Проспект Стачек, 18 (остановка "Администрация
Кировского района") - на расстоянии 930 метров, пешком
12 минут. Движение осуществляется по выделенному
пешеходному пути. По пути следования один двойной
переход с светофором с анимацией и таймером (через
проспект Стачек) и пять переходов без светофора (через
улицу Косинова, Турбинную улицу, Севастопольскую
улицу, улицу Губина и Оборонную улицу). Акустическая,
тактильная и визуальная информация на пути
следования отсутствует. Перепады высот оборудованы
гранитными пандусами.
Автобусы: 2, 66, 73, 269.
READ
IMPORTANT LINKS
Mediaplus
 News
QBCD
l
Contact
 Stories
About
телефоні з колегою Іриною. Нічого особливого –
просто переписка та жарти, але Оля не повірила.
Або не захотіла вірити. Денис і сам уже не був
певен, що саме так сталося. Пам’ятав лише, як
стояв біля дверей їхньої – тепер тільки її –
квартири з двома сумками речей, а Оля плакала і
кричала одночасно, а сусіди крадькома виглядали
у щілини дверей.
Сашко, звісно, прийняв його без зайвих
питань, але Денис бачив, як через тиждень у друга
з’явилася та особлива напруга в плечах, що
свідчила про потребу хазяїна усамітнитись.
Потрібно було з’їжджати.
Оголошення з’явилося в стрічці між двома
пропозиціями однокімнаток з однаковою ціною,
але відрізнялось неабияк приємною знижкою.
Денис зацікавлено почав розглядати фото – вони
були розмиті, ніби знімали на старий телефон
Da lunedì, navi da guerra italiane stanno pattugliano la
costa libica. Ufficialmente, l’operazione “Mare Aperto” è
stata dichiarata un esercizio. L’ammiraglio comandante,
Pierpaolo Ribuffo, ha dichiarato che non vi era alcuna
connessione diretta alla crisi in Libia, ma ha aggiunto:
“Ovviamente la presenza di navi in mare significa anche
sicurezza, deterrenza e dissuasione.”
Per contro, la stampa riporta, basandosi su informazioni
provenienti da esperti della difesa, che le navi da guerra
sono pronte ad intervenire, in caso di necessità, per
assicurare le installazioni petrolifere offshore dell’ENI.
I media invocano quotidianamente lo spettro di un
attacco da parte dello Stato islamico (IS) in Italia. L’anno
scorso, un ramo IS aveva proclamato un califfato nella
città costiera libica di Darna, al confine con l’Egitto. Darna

▶ _JOB_
Print all of these lines word for word, with nothing changed.

▶ _THE ANSWER_
Проспект Стачек, 18 (остановка "Администрация
Кировского района") - на расстоянии 930 метров, пешком
12 минут. Движение осуществляется по выделенному
пешеходному пути. По пути следования один двойной
переход с светофором с анимацией и таймером (через
проспект Стачек) и пять переходов без светофора (через
улицу Косинова, Турбинную улицу, Севастопольскую
улицу, улицу Губина и Оборонную улицу). Акустическая,
тактильная и визуальная информация на пути
следования отсутствует. Перепады высот оборудованы
гранитными пандусами.
Автобусы: 2, 66, 73, 269.
READ
IMPORTANT LINKS
Mediaplus
 News
QBCD
l
Contact
 Stories
About
телефоні з колегою Іриною. Нічого особливого –
просто переписка та жарти, але Оля не повірила.
Або не захотіла вірити. Денис і сам уже не був
певен, що саме так сталося. Пам’ятав лише, як
стояв біля дверей їхньої – тепер тільки її –
квартири з двома сумками речей, а Оля плакала і
кричала одночасно, а сусіди крадькома виглядали
у щілини дверей.
Сашко, звісно, прийняв його без зайвих
питань, але Денис бачив, як через тиждень у друга
з’явилася та особлива напруга в плечах, що
свідчила про потребу хазяїна усамітнитись.
Потрібно було з’їжджати.
Оголошення з’явилося в стрічці між двома
пропозиціями однокімнаток з однаковою ціною,
але відрізнялось неабияк приємною знижкою.
Денис зацікавлено почав розглядати фото – вони
були розмиті, ніби знімали на старий телефон
Da lunedì, navi da guerra italiane stanno pattugliano la
costa libica. Ufficialmente, l’operazione “Mare Aperto” è
stata dichiarata un esercizio. L’ammiraglio comandante,
Pierpaolo Ribuffo, ha dichiarato che non vi era alcuna
connessione diretta alla crisi in Libia, ma ha aggiunto:
“Ovviamente la presenza di navi in mare significa anche
sicurezza, deterrenza e dissuasione.”
Per contro, la stampa riporta, basandosi su informazioni
provenienti da esperti della difesa, che le navi da guerra
sono pronte ad intervenire, in caso di necessità, per
assicurare le installazioni petrolifere offshore dell’ENI.
I media invocano quotidianamente lo spettro di un
attacco da parte dello Stato islamico (IS) in Italia. L’anno
scorso, un ramo IS aveva proclamato un califfato nella
città costiera libica di Darna, al confine con l’Egitto. Darna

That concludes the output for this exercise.